Se quell’album esprimeva un suono un po’ gotico e intriso di riferimenti
a Johnny Cash e a certo suono outlaw ed elettrico, Mellow War sembra
un affare molto più spirituale, nel quale contano i silenzi, i rintocchi
acustici della chitarra del protagonista, ma anche le ambientazioni swamp
e il controcanto soul che il produttore Sean McConnell e i musicisti incontrati
a Nashville hanno saputo offrire al protagonista.
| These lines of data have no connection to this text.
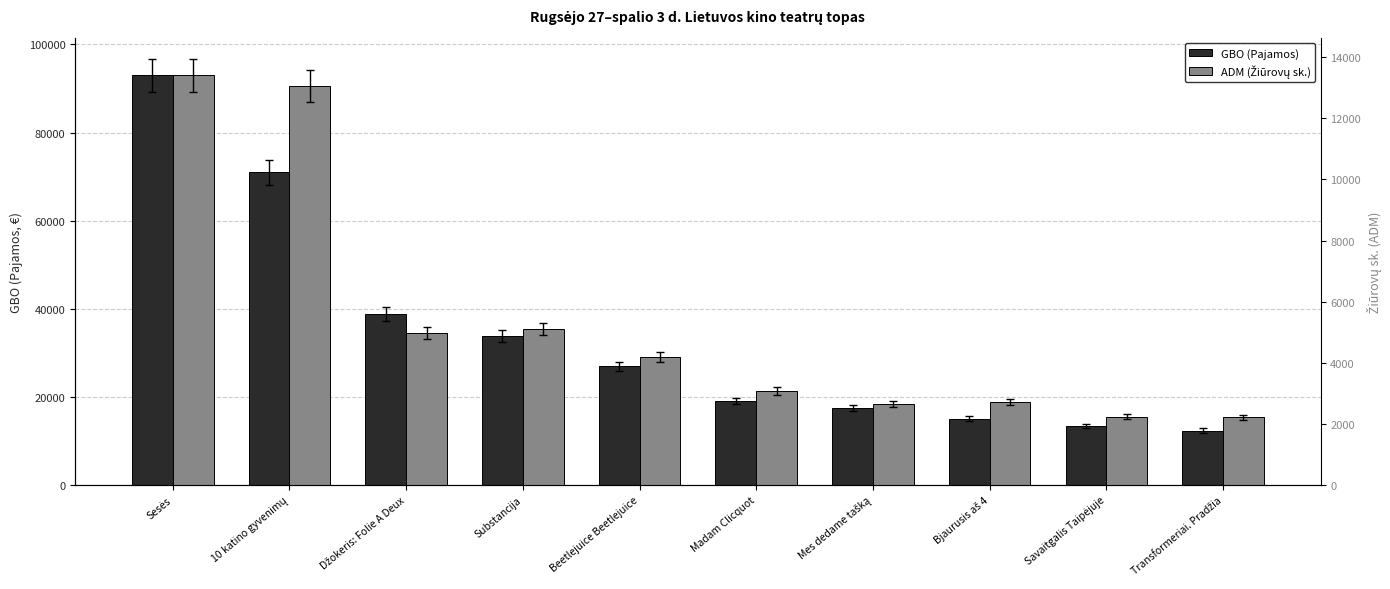

What is the label of the 2nd bar from the right?

Savaitgalis Taipėjuje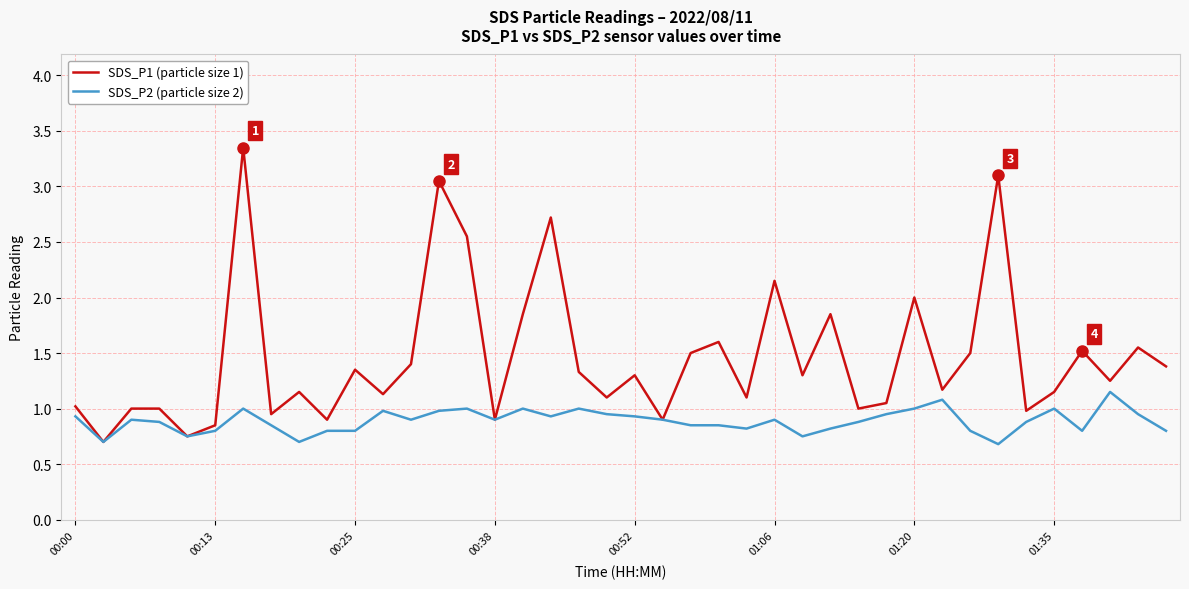

Which series has the largest total across all categories?

SDS_P1 (particle size 1)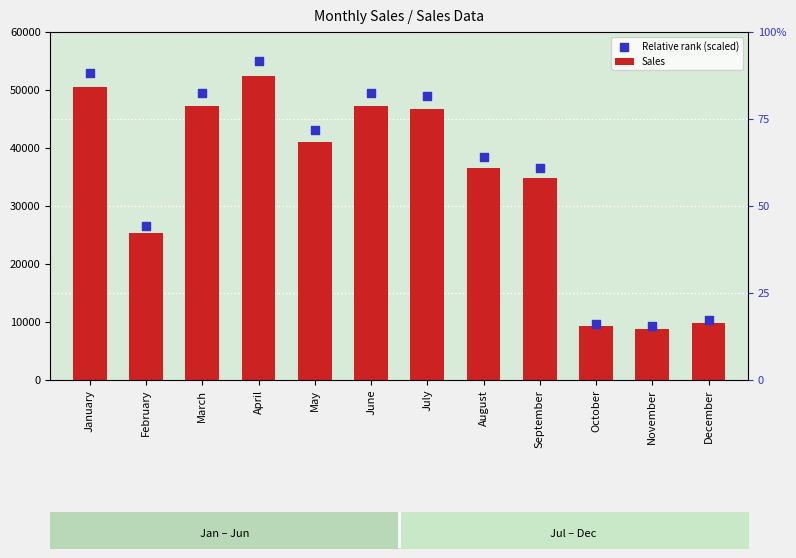

At which category is the sum across all series the highest?

April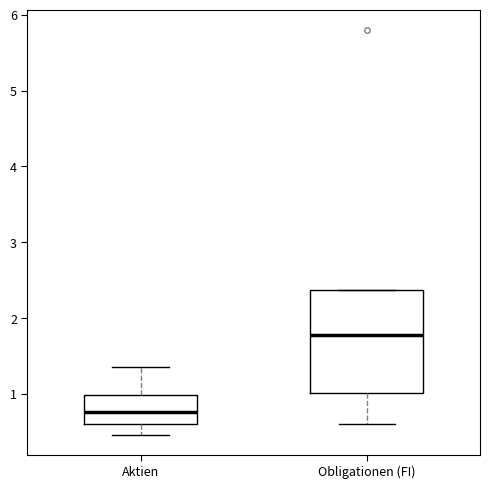

Reading left to right, transcribe this box plot: for each box, give where its median line is, the range the box spans, and where its two whiskers end, as read against the y-axis. The values are not printed on the chart, so give them approximately, as read against the axis.

Aktien: median 0.8, box 0.6 to 1.0, whiskers 0.5 to 1.4
Obligationen (FI): median 1.8, box 1.0 to 2.4, whiskers 0.6 to 2.4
Resta infine da parlare
di quella voce, non esattamente un dettaglio, che Taylor McCall riesce
ad esaltare proprio immersa nelle cadenze risonanti di queste ballate,
introdotte dalle note distanti di una Sinking Sand che pare captata
per caso tra le scariche statiche alla radio e poi liberate dalla forza
della stessa Mellow War.
Il calore dell’incisione e l’intensità dell’interprete sono gettate in
primo piano, sfruttando al massimo la potenza con il minimo indispensabile
degli arrangiamenti: una chitarra, un accenno del pianoforte o dell’organo,
i cori che sorreggono e innalzano la melodia, come accade in Rest
on Easy, altro episodio che Taylor McCall ha immaginato come
lettera spedita dal fronte, evocazione di chi non è più tornato a casa
da una qualsiasi delle maledette guerre che si sono succedute nel tempo.
Storia che si ripete ed è facile soprattutto associare a chi, come McCall,
arriva da quella provincia che ha dato molto e ricevuto ben poco in cambio
dal suo paese, finendo per cercare conforto e annullarsi nelle “cure”
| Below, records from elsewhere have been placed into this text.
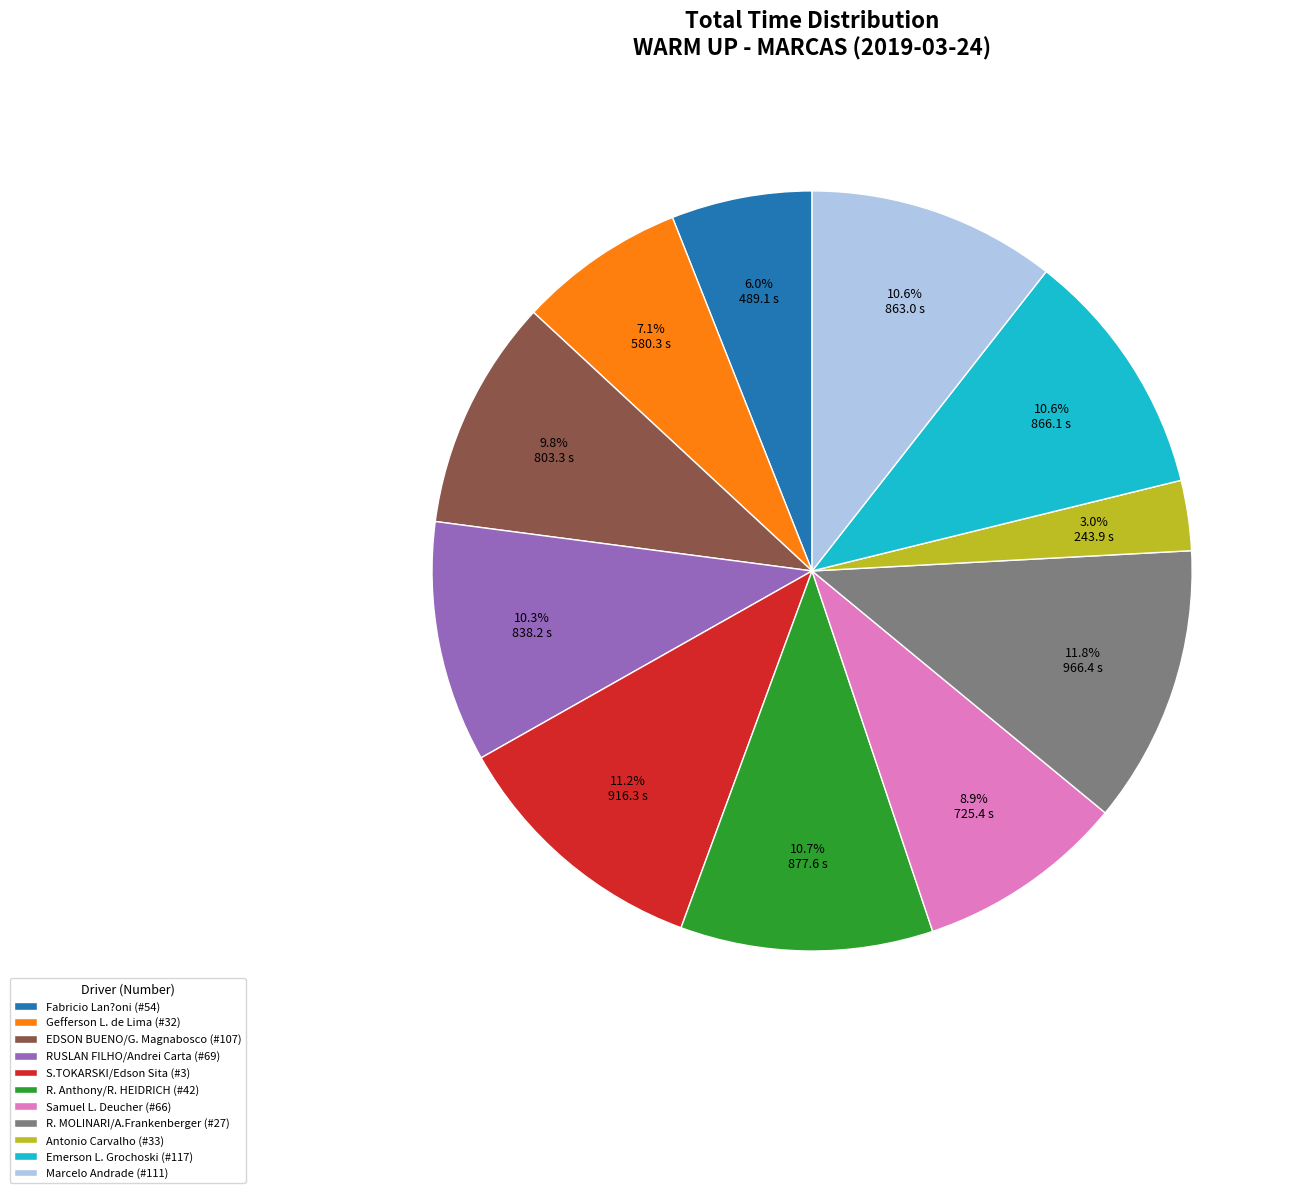

Is EDSON BUENO/G. Magnabosco (#107) the majority of the pie?

No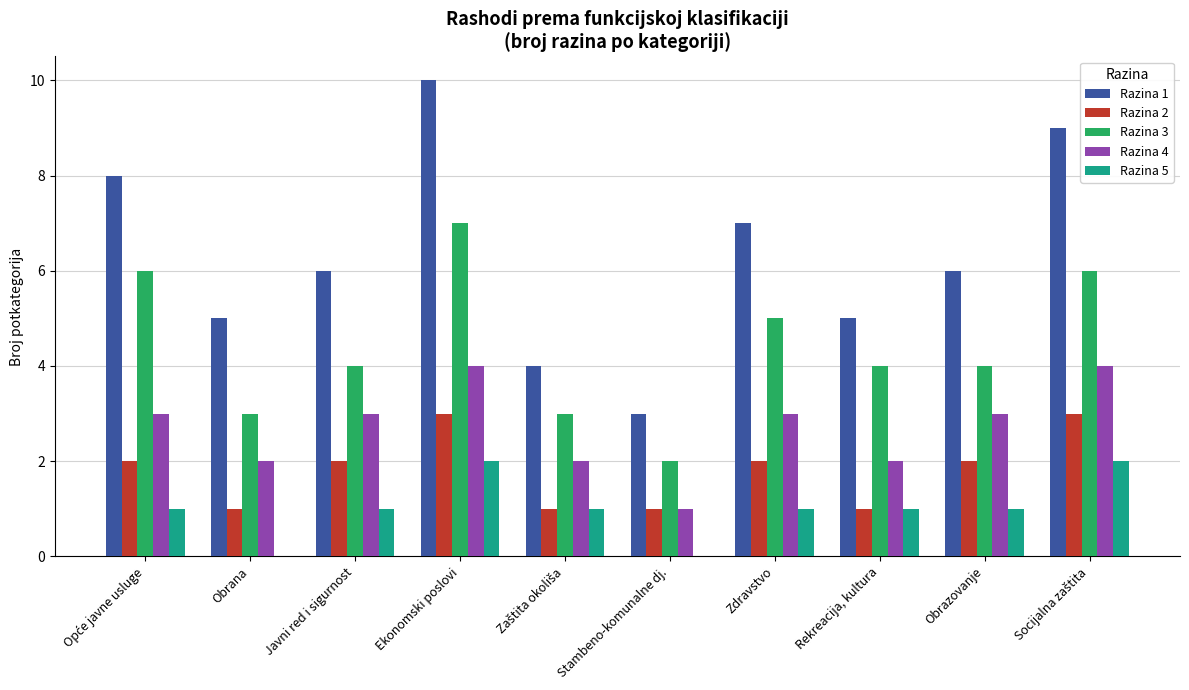

Is it true that Razina 1 equals 10 at Ekonomski poslovi?

True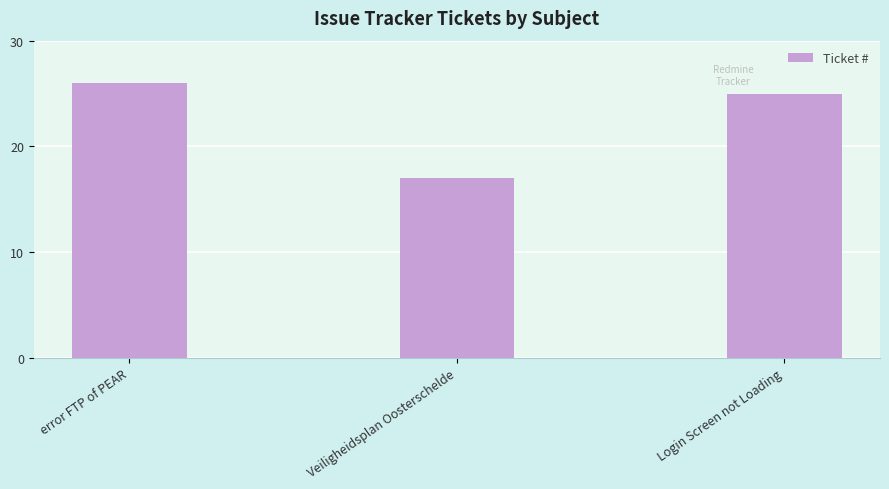

How many data points are less than 25?

1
di qualche additivo, dal racconto acustico e struggente di una Rolling
Stoned Again che ricorda l’intensità di certo Chris Stapleton,
all’enfasi dark blues di Whiskey Costs Less, la traccia più “esplosiva”
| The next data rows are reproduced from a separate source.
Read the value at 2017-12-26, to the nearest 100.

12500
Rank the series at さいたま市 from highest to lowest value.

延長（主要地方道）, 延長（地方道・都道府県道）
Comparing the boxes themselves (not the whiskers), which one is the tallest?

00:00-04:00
nel sound insieme a una Hard to Love You gonfiata dagli archi e
dalla sua anima soul settantesca.
Su queste dinamiche è costruito tutto il coinvolgimento sentimentale e
tematico di Mellow War, album che sa di racconto country bagnato
nelle acque benedette della southern music e del gospel, così come si
manifestano in Star of the Morning e Angel Falling Down,
oppure in una Tide of Love attraversata
da fremiti swamp che mettono insieme il tremolo della chitarra di Pop
Staples con le paludi di Tony Joe White, mentre Born Again divaga
con la sua chitarra acustica sui sentieri dei Grateful Dead più bucolici
e You To Blame si permette di dare il benservito al romanzo famigliare
di Taylor McCall con un capitolo finale che si appoggia all’indifesa delicatezza
di voce e chitarra acustica, avvolti in un lenzuolo di archi. La prima
grande rivelazione Americana di questo 2024.